= Innishannon Steam and Vintage Rally =

Festival in County Cork, Ireland

Rally steam engines

Innishannon Steam and Vintage Rally is held between Crossbarry and Innishannon, a village on the main Cork–Bandon road (N71) in County Cork, Ireland. The show takes place on a 38-acre site approximately one mile from Innishannon.

== History ==

The rally has been running since June 1998 and was awarded charitable status in 1999. All proceeds from the event go to the Irish Cancer Society. The rally takes place every June Bank Holiday weekend in Innishannon, County Cork. The founding of the event was led by the steam preservationist Tim Nagle of Kinsale.

Over the years, the event has raised funds for the Irish Cancer Society (ICS). In the first year, IR£5000 was handed over to the charity. In the second year, IR£13,500 was donated. In 2000, the amount more than doubled to IR£27,500. Due to the foot-and-mouth disease outbreak in 2001, no rally was held.
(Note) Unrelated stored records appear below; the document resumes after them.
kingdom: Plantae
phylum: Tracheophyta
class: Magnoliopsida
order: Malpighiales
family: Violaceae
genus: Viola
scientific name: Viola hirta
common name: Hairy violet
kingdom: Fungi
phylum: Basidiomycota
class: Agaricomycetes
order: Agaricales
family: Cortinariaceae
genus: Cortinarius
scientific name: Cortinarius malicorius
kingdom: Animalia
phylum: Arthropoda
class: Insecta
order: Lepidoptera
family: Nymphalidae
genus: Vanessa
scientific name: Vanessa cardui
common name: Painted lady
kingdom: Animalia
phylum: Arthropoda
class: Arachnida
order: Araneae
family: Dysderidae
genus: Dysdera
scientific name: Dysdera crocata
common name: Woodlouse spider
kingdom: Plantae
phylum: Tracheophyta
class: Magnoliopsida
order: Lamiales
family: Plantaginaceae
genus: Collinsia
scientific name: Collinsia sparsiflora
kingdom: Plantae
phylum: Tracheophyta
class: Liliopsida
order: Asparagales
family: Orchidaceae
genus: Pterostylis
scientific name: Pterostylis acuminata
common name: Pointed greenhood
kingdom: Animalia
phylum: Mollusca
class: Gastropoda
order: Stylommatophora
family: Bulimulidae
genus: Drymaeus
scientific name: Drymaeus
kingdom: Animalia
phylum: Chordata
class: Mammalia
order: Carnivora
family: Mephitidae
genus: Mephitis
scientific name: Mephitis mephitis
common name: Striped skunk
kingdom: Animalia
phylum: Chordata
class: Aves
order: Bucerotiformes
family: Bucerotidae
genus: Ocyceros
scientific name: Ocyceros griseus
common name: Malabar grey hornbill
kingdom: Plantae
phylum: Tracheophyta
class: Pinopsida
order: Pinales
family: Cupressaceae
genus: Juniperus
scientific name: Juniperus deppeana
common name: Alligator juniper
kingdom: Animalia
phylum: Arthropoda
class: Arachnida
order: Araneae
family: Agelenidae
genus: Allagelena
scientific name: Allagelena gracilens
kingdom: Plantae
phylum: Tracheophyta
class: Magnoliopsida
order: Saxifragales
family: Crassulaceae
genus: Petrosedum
However, in 2002, €35,500 went to the Irish Cancer Society. In 2003 the event raised €60,000, and in 2005 €65,000 was raised. Up to 2011, the rally had raised over €970,000 for the ICS. The total contribution exceeded the €1 million mark in 2012.

The Innishannon Steam and Vintage replaced the nearby Upton Steam Rally started in 1967/1968 by Ned Foley of Youghal (Steam Roller Engine), Thos (Thomas) Scanlan of Ballyhooley (Overtime Tractor x2) and Brendan O'Connell of Ballincollig (Army Truck) to support the Upton Brothers of Charity. This rally ceased in 1997, due to insurance concerns and costs.

== Objectives ==
This rally was originally created to promote heritage machinery of all classes at work and to provide a venue for vintage enthusiasts to display their machines, as well as allowing the general public to view rare agricultural and mechanical equipment from the past. The exhibits include tractors, threshers, cars, motorbikes, oil and steam engines as well as a working forge. There is also a pet's corner, a cake sale, a number of stands and stalls with art and craft displays, a dog show, sheep dog trials, road rolling, stone crushing, line dancing and a disco. There are also car parking and camping facilities set up in the village. The rally organisers also seek to raise funds for the Irish Cancer Society.